### What this task involves
Present every line of the material below as a numbered list, skipping blank lines.

=-=-=

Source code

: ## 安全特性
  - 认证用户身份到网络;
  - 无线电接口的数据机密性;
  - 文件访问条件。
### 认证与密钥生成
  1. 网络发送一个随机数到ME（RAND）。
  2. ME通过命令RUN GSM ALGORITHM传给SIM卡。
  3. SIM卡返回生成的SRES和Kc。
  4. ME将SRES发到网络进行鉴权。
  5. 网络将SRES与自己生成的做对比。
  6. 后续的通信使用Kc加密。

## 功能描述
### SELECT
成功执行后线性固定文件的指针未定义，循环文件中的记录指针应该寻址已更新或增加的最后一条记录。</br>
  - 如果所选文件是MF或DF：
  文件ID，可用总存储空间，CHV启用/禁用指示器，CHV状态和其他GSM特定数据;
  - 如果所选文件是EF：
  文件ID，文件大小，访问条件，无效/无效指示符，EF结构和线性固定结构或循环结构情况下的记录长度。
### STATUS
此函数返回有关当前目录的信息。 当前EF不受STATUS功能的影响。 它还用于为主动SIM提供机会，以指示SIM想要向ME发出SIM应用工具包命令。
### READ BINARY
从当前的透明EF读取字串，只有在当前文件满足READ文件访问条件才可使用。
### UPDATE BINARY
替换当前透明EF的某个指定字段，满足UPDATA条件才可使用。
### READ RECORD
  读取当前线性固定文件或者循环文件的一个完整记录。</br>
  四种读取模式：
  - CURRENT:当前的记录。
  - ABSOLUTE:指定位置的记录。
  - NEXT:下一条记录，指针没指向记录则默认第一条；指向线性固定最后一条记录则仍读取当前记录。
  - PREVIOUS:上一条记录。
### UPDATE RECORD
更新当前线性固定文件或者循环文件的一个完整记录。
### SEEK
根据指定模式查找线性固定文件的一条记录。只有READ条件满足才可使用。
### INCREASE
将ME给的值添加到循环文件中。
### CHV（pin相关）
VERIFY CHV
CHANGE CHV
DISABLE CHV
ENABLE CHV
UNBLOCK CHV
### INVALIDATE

=-=-=

### Answer to the problem
1. Source code
2. : ## 安全特性
3.   - 认证用户身份到网络;
4.   - 无线电接口的数据机密性;
5.   - 文件访问条件。
6. ### 认证与密钥生成
7.   1. 网络发送一个随机数到ME（RAND）。
8.   2. ME通过命令RUN GSM ALGORITHM传给SIM卡。
9.   3. SIM卡返回生成的SRES和Kc。
10.   4. ME将SRES发到网络进行鉴权。
11.   5. 网络将SRES与自己生成的做对比。
12.   6. 后续的通信使用Kc加密。
13. ## 功能描述
14. ### SELECT
15. 成功执行后线性固定文件的指针未定义，循环文件中的记录指针应该寻址已更新或增加的最后一条记录。</br>
16.   - 如果所选文件是MF或DF：
17.   文件ID，可用总存储空间，CHV启用/禁用指示器，CHV状态和其他GSM特定数据;
18.   - 如果所选文件是EF：
19.   文件ID，文件大小，访问条件，无效/无效指示符，EF结构和线性固定结构或循环结构情况下的记录长度。
20. ### STATUS
21. 此函数返回有关当前目录的信息。 当前EF不受STATUS功能的影响。 它还用于为主动SIM提供机会，以指示SIM想要向ME发出SIM应用工具包命令。
22. ### READ BINARY
23. 从当前的透明EF读取字串，只有在当前文件满足READ文件访问条件才可使用。
24. ### UPDATE BINARY
25. 替换当前透明EF的某个指定字段，满足UPDATA条件才可使用。
26. ### READ RECORD
27.   读取当前线性固定文件或者循环文件的一个完整记录。</br>
28.   四种读取模式：
29.   - CURRENT:当前的记录。
30.   - ABSOLUTE:指定位置的记录。
31.   - NEXT:下一条记录，指针没指向记录则默认第一条；指向线性固定最后一条记录则仍读取当前记录。
32.   - PREVIOUS:上一条记录。
33. ### UPDATE RECORD
34. 更新当前线性固定文件或者循环文件的一个完整记录。
35. ### SEEK
36. 根据指定模式查找线性固定文件的一条记录。只有READ条件满足才可使用。
37. ### INCREASE
38. 将ME给的值添加到循环文件中。
39. ### CHV（pin相关）
40. VERIFY CHV
41. CHANGE CHV
42. DISABLE CHV
43. ENABLE CHV
44. UNBLOCK CHV
45. ### INVALIDATE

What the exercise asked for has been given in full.